### Request
Word for word, copy the records and drop the pictures.

### Materials provided
===

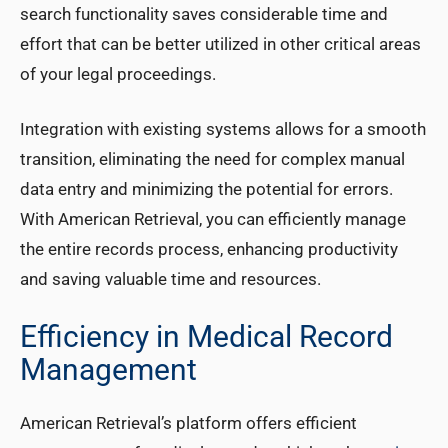
search functionality saves considerable time and
effort that can be better utilized in other critical areas
of your legal proceedings.
Integration with existing systems allows for a smooth
transition, eliminating the need for complex manual
data entry and minimizing the potential for errors.
With American Retrieval, you can efficiently manage
the entire records process, enhancing productivity
and saving valuable time and resources.
Efficiency in Medical Record
Management
American Retrieval’s platform offers efficient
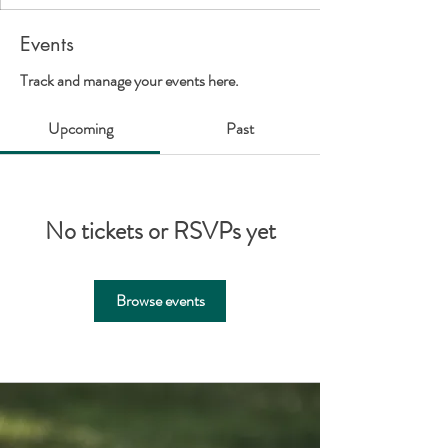
Events
Track and manage your events here.
Upcoming
Past
No tickets or RSVPs yet
Browse events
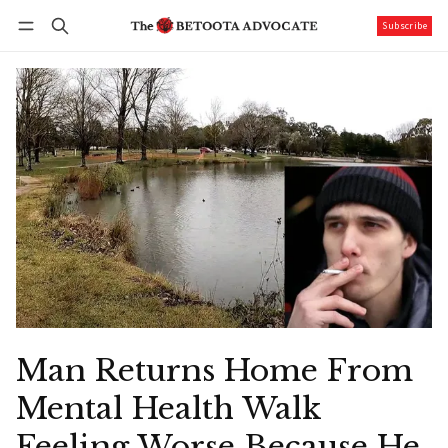
Subscribe
Follow
Log in
Subscribe
Man Returns Home From
Mental Health Walk
Feeling Worse Because He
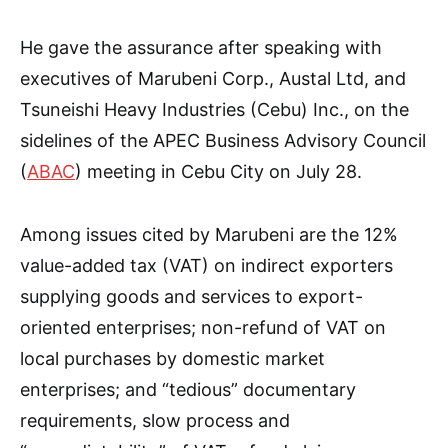
He gave the assurance after speaking with
executives of Marubeni Corp., Austal Ltd, and
Tsuneishi Heavy Industries (Cebu) Inc., on the
sidelines of the APEC Business Advisory Council
(
ABAC
) meeting in Cebu City on July 28.
Among issues cited by Marubeni are the 12%
value-added tax (VAT) on indirect exporters
supplying goods and services to export-
oriented enterprises; non-refund of VAT on
local purchases by domestic market
enterprises; and “tedious” documentary
requirements, slow process and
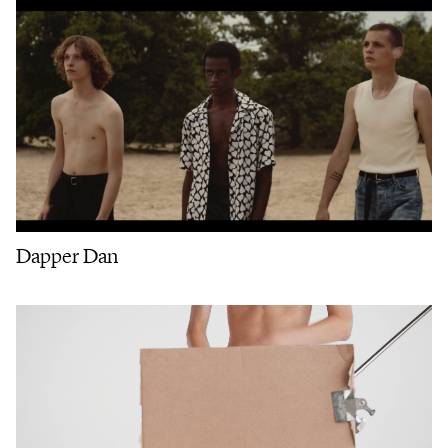
Dapper Dan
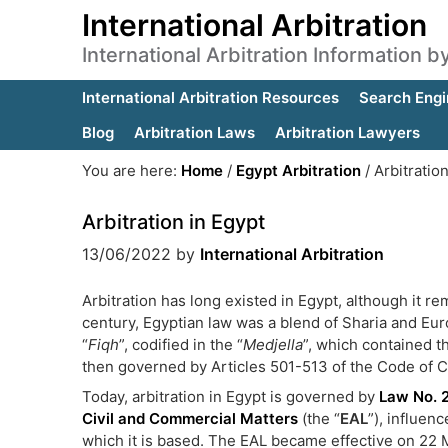
International Arbitration
International Arbitration Information 
International Arbitration Resources
Search Engi
Blog
Arbitration Laws
Arbitration Lawyers
You are here:
Home
/
Egypt Arbitration
/
Arbitration
Arbitration in Egypt
13/06/2022
by
International Arbitration
Arbitration has long existed in Egypt, although it r
century, Egyptian law was a blend of Sharia and Euro
“
Fiqh
”, codified in the “
Medjella
”, which contained th
then governed by Articles 501-513 of the Code of C
Today, arbitration in Egypt is governed by
Law No. 
Civil and Commercial Matters
(the “
EAL
”), influe
which it is based. The EAL became effective on 22 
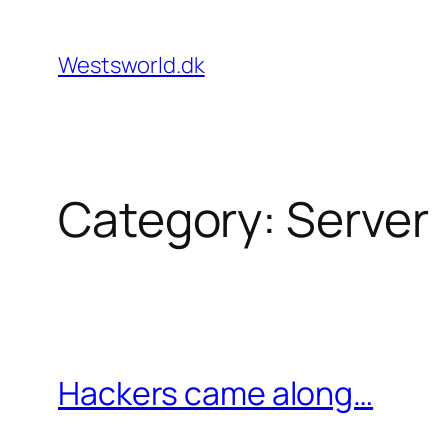
Skip
to
Westsworld.dk
content
Category:
Server
Hackers came along…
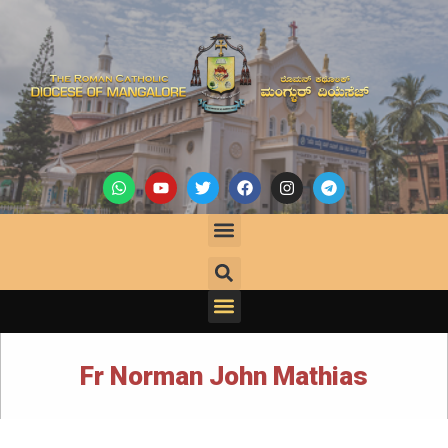
Fr Norman John Mathias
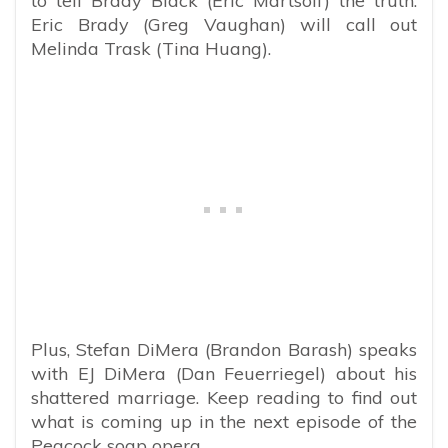
to tell Brady Black (Eric Martsolf) the truth.
Eric Brady (Greg Vaughan) will call out
Melinda Trask (Tina Huang).
Plus, Stefan DiMera (Brandon Barash) speaks
with EJ DiMera (Dan Feuerriegel) about his
shattered marriage. Keep reading to find out
what is coming up in the next episode of the
Peacock soap opera.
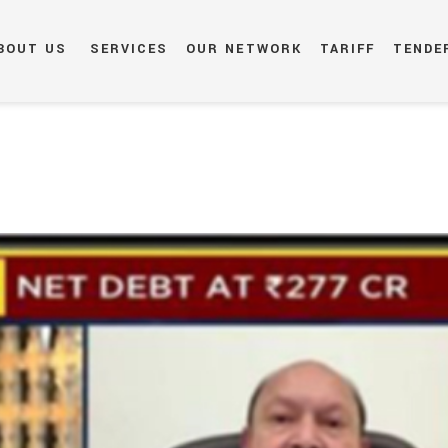
BOUT US
SERVICES
OUR NETWORK
TARIFF
TENDE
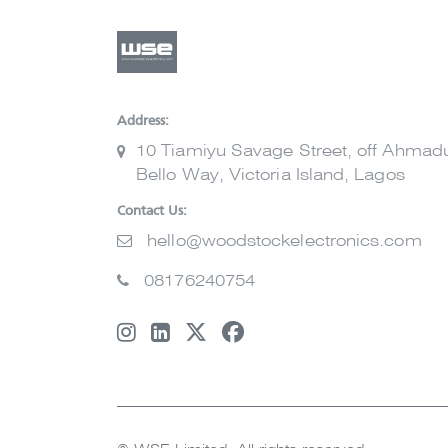
Address:
10 Tiamiyu Savage Street, off Ahmad
Bello Way, Victoria Island, Lagos
Contact Us:
hello@woodstockelectronics.com
08176240754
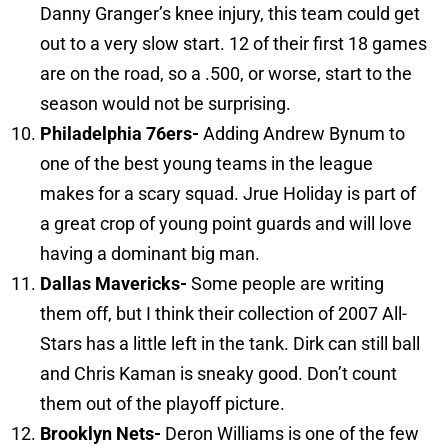
Danny Granger’s knee injury, this team could get
out to a very slow start. 12 of their first 18 games
are on the road, so a .500, or worse, start to the
season would not be surprising.
Philadelphia
76ers-
Adding Andrew Bynum to
one of the best young teams in the league
makes for a scary squad. Jrue Holiday is part of
a great crop of young point guards and will love
having a dominant big man.
Dallas
Mavericks-
Some people are writing
them off, but I think their collection of 2007 All-
Stars has a little left in the tank. Dirk can still ball
and Chris Kaman is sneaky good. Don’t count
them out of the playoff picture.
Brooklyn
Nets-
Deron Williams is one of the few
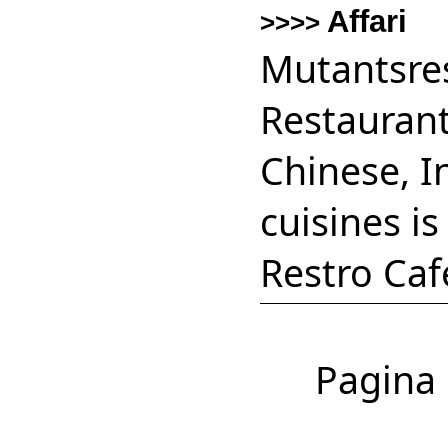
Affari
>>>>
Mutantsres
Restaurant
Chinese, I
cuisines i
Restro Caf
Pagina 1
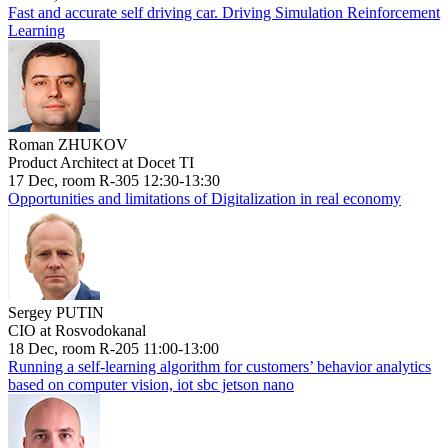
Fast and accurate self driving car. Driving Simulation Reinforcement
Learning
Roman ZHUKOV
Product Architect at Docet TI
17 Dec, room R-305 12:30-13:30
Opportunities and limitations of Digitalization in real economy
Sergey PUTIN
CIO at Rosvodokanal
18 Dec, room R-205 11:00-13:00
Running a self-learning algorithm for customers’ behavior analytics
based on computer vision, iot sbc jetson nano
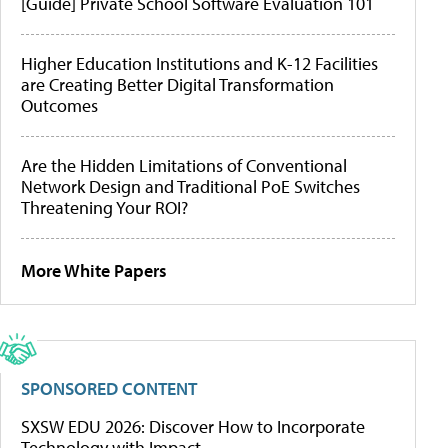
[Guide] Private School Software Evaluation 101
Higher Education Institutions and K-12 Facilities
are Creating Better Digital Transformation
Outcomes
Are the Hidden Limitations of Conventional
Network Design and Traditional PoE Switches
Threatening Your ROI?
More White Papers
SPONSORED CONTENT
SXSW EDU 2026: Discover How to Incorporate
Technology with Impact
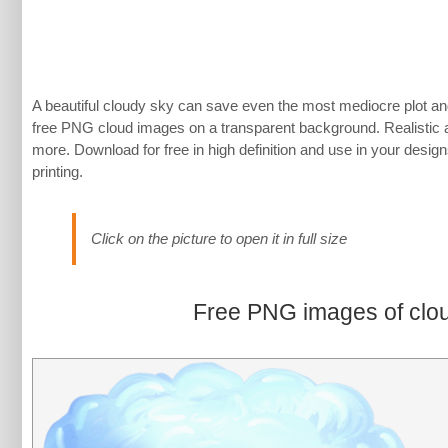
A beautiful cloudy sky can save even the most mediocre plot and
free PNG cloud images on a transparent background. Realistic 
more. Download for free in high definition and use in your designs,
printing.
Click on the picture to open it in full size
Free PNG images of clo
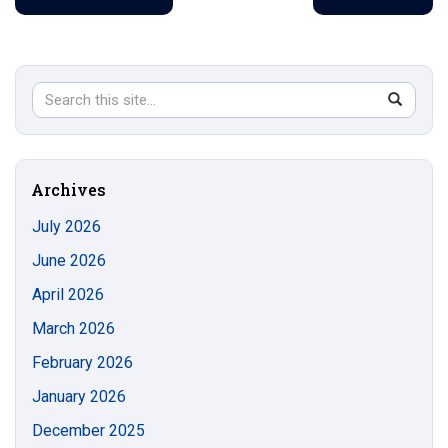
Search
Search
SEAR
in
this
https://s
Site
Archives
July 2026
June 2026
April 2026
March 2026
February 2026
January 2026
December 2025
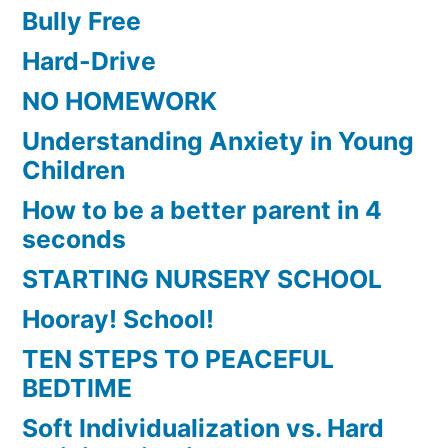
Bully Free
Hard-Drive
NO HOMEWORK
Understanding Anxiety in Young
Children
How to be a better parent in 4
seconds
STARTING NURSERY SCHOOL
Hooray! School!
TEN STEPS TO PEACEFUL
BEDTIME
Soft Individualization vs. Hard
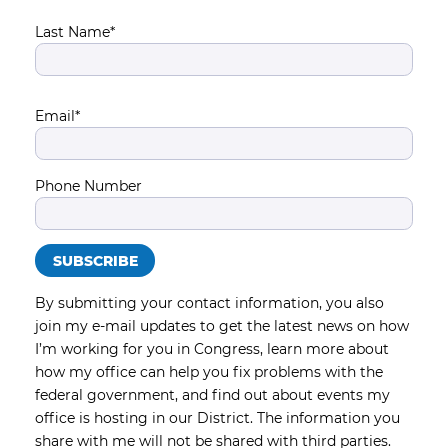
Last Name*
Email*
Phone Number
By submitting your contact information, you also
join my e-mail updates to get the latest news on how
I’m working for you in Congress, learn more about
how my office can help you fix problems with the
federal government, and find out about events my
office is hosting in our District. The information you
share with me will not be shared with third parties.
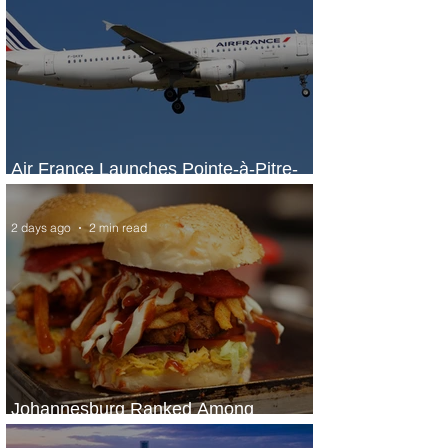
Air France Launches Pointe-à-Pitre-
Panama City Service
2 days ago
2 min read
Johannesburg Ranked Among
World’s Top 10 Street Food Cities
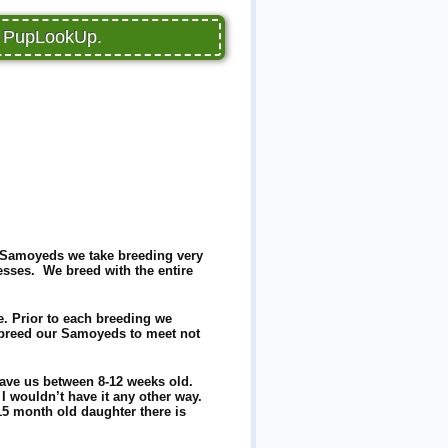
on PupLookUp.
no Samoyeds we take breeding very
sses. We breed with the entire
e. Prior to each breeding we
e breed our Samoyeds to meet not
leave us between 8-12 weeks old.
 I wouldn’t have it any other way.
5 month old daughter there is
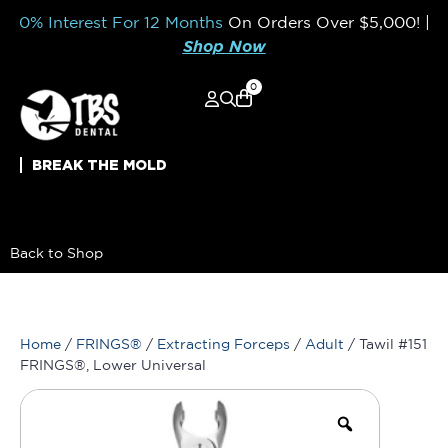
0% Interest For 12 Months
On Orders Over
$5,000!
|
Shop Now
0
BREAK THE MOLD
Back to Shop
Home
/
FRINGS®
/
Extracting Forceps
/
Adult
/ Tawil #151
FRINGS®, Lower Universal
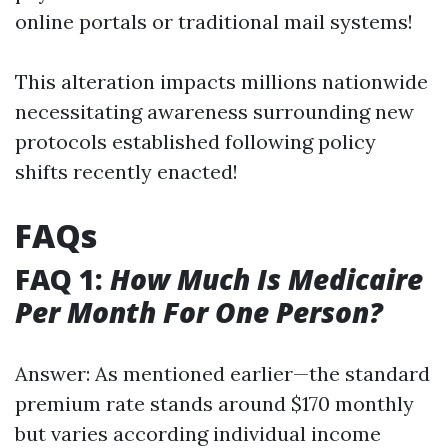
online portals or traditional mail systems!
This alteration impacts millions nationwide
necessitating awareness surrounding new
protocols established following policy
shifts recently enacted!
FAQs
FAQ 1:
How Much Is Medicaire
Per Month For One Person?
Answer: As mentioned earlier—the standard
premium rate stands around $170 monthly
but varies according individual income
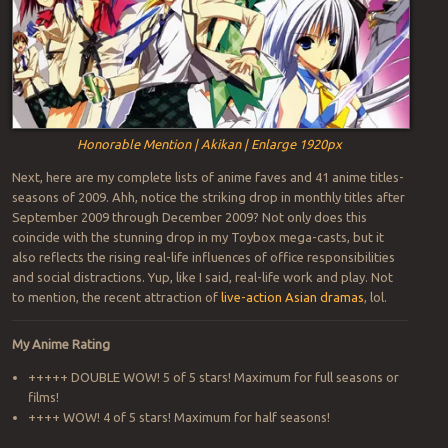
Honorable Mention | Akikan | Enlarge 1920px
Next, here are my complete lists of anime faves and 41 anime titles-
seasons of 2009. Ahh, notice the striking drop in monthly titles after
September 2009 through December 2009? Not only does this
coincide with the stunning drop in my Toybox mega-casts, but it
also reflects the rising real-life influences of office responsibilities
and social distractions. Yup, like I said, real-life work and play. Not
to mention, the recent attraction of
live-action Asian dramas
, lol.
My Anime Rating
+++++ DOUBLE WOW! 5 of 5 stars! Maximum for full seasons or
films!
++++ WOW! 4 of 5 stars! Maximum for half seasons!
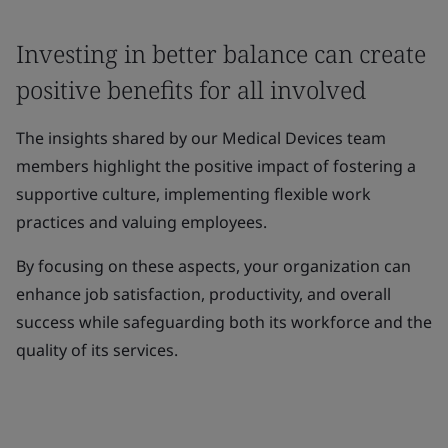
Investing in better balance can create
positive benefits for all involved
The insights shared by our Medical Devices team
members highlight the positive impact of fostering a
supportive culture, implementing flexible work
practices and valuing employees.
By focusing on these aspects, your organization can
enhance job satisfaction, productivity, and overall
success while safeguarding both its workforce and the
quality of its services.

===

### Output of the exercise
search functionality saves considerable time and
effort that can be better utilized in other critical areas
of your legal proceedings.
Integration with existing systems allows for a smooth
transition, eliminating the need for complex manual
data entry and minimizing the potential for errors.
With American Retrieval, you can efficiently manage
the entire records process, enhancing productivity
and saving valuable time and resources.
Efficiency in Medical Record
Management
American Retrieval’s platform offers efficient
Events
Track and manage your events here.
Upcoming
Past
No tickets or RSVPs yet
Browse events
Subscribe
Follow
Log in
Subscribe
Man Returns Home From
Mental Health Walk
Feeling Worse Because He
He gave the assurance after speaking with
executives of Marubeni Corp., Austal Ltd, and
Tsuneishi Heavy Industries (Cebu) Inc., on the
sidelines of the APEC Business Advisory Council
(
ABAC
) meeting in Cebu City on July 28.
Among issues cited by Marubeni are the 12%
value-added tax (VAT) on indirect exporters
supplying goods and services to export-
oriented enterprises; non-refund of VAT on
local purchases by domestic market
enterprises; and “tedious” documentary
requirements, slow process and
Dapper Dan
International Arbitration
International Arbitration Information 
International Arbitration Resources
Search Engi
Blog
Arbitration Laws
Arbitration Lawyers
You are here:
Home
/
Egypt Arbitration
/
Arbitration
Arbitration in Egypt
13/06/2022
by
International Arbitration
Arbitration has long existed in Egypt, although it r
century, Egyptian law was a blend of Sharia and Euro
“
Fiqh
”, codified in the “
Medjella
”, which contained th
then governed by Articles 501-513 of the Code of C
Today, arbitration in Egypt is governed by
Law No. 
Civil and Commercial Matters
(the “
EAL
”), influe
which it is based. The EAL became effective on 22 
Skip
to
Westsworld.dk
content
Category:
Server
Hackers came along…
Fr Norman John Mathias
to tell Brady Black (Eric Martsolf) the truth.
Eric Brady (Greg Vaughan) will call out
Melinda Trask (Tina Huang).
Plus, Stefan DiMera (Brandon Barash) speaks
with EJ DiMera (Dan Feuerriegel) about his
shattered marriage. Keep reading to find out
what is coming up in the next episode of the
Peacock soap opera.
BOUT US
SERVICES
OUR NETWORK
TARIFF
TENDE
Address:
10 Tiamiyu Savage Street, off Ahmad
Bello Way, Victoria Island, Lagos
Contact Us:
hello@woodstockelectronics.com
08176240754
Danny Granger’s knee injury, this team could get
out to a very slow start. 12 of their first 18 games
are on the road, so a .500, or worse, start to the
season would not be surprising.
Philadelphia
76ers-
Adding Andrew Bynum to
one of the best young teams in the league
makes for a scary squad. Jrue Holiday is part of
a great crop of young point guards and will love
having a dominant big man.
Dallas
Mavericks-
Some people are writing
them off, but I think their collection of 2007 All-
Stars has a little left in the tank. Dirk can still ball
and Chris Kaman is sneaky good. Don’t count
them out of the playoff picture.
Brooklyn
Nets-
Deron Williams is one of the few
Affari
>>>>
Mutantsres
Restaurant
Chinese, I
cuisines i
Restro Caf
Pagina 1
Fast and accurate self driving car. Driving Simulation Reinforcement
Learning
Roman ZHUKOV
Product Architect at Docet TI
17 Dec, room R-305 12:30-13:30
Opportunities and limitations of Digitalization in real economy
Sergey PUTIN
CIO at Rosvodokanal
18 Dec, room R-205 11:00-13:00
Running a self-learning algorithm for customers’ behavior analytics
based on computer vision, iot sbc jetson nano
[Guide] Private School Software Evaluation 101
Higher Education Institutions and K-12 Facilities
are Creating Better Digital Transformation
Outcomes
Are the Hidden Limitations of Conventional
Network Design and Traditional PoE Switches
Threatening Your ROI?
More White Papers
SPONSORED CONTENT
SXSW EDU 2026: Discover How to Incorporate
Technology with Impact
A beautiful cloudy sky can save even the most mediocre plot and
free PNG cloud images on a transparent background. Realistic 
more. Download for free in high definition and use in your designs,
printing.
Click on the picture to open it in full size
Free PNG images of clo
Search
Search
SEAR
in
this
https://s
Site
Archives
July 2026
June 2026
April 2026
March 2026
February 2026
January 2026
December 2025
Bully Free
Hard-Drive
NO HOMEWORK
Understanding Anxiety in Young
Children
How to be a better parent in 4
seconds
STARTING NURSERY SCHOOL
Hooray! School!
TEN STEPS TO PEACEFUL
BEDTIME
Soft Individualization vs. Hard
Last Name*
Email*
Phone Number
By submitting your contact information, you also
join my e-mail updates to get the latest news on how
I’m working for you in Congress, learn more about
how my office can help you fix problems with the
federal government, and find out about events my
office is hosting in our District. The information you
share with me will not be shared with third parties.
Air France Launches Pointe-à-Pitre-
Panama City Service
2 days ago
2 min read
Johannesburg Ranked Among
World’s Top 10 Street Food Cities
on PupLookUp.
no Samoyeds we take breeding very
sses. We breed with the entire
e. Prior to each breeding we
e breed our Samoyeds to meet not
leave us between 8-12 weeks old.
 I wouldn’t have it any other way.
5 month old daughter there is
0% Interest For 12 Months
On Orders Over
$5,000!
|
Shop Now
0
BREAK THE MOLD
Back to Shop
Home
/
FRINGS®
/
Extracting Forceps
/
Adult
/ Tawil #151
FRINGS®, Lower Universal
online portals or traditional mail systems!
This alteration impacts millions nationwide
necessitating awareness surrounding new
protocols established following policy
shifts recently enacted!
FAQs
FAQ 1:
How Much Is Medicaire
Per Month For One Person?
Answer: As mentioned earlier—the standard
premium rate stands around $170 monthly
but varies according individual income
Honorable Mention | Akikan | Enlarge 1920px
Next, here are my complete lists of anime faves and 41 anime titles-
seasons of 2009. Ahh, notice the striking drop in monthly titles after
September 2009 through December 2009? Not only does this
coincide with the stunning drop in my Toybox mega-casts, but it
also reflects the rising real-life influences of office responsibilities
and social distractions. Yup, like I said, real-life work and play. Not
to mention, the recent attraction of
live-action Asian dramas
, lol.
My Anime Rating
+++++ DOUBLE WOW! 5 of 5 stars! Maximum for full seasons or
films!
++++ WOW! 4 of 5 stars! Maximum for half seasons!
Investing in better balance can create
positive benefits for all involved
The insights shared by our Medical Devices team
members highlight the positive impact of fostering a
supportive culture, implementing flexible work
practices and valuing employees.
By focusing on these aspects, your organization can
enhance job satisfaction, productivity, and overall
success while safeguarding both its workforce and the
quality of its services.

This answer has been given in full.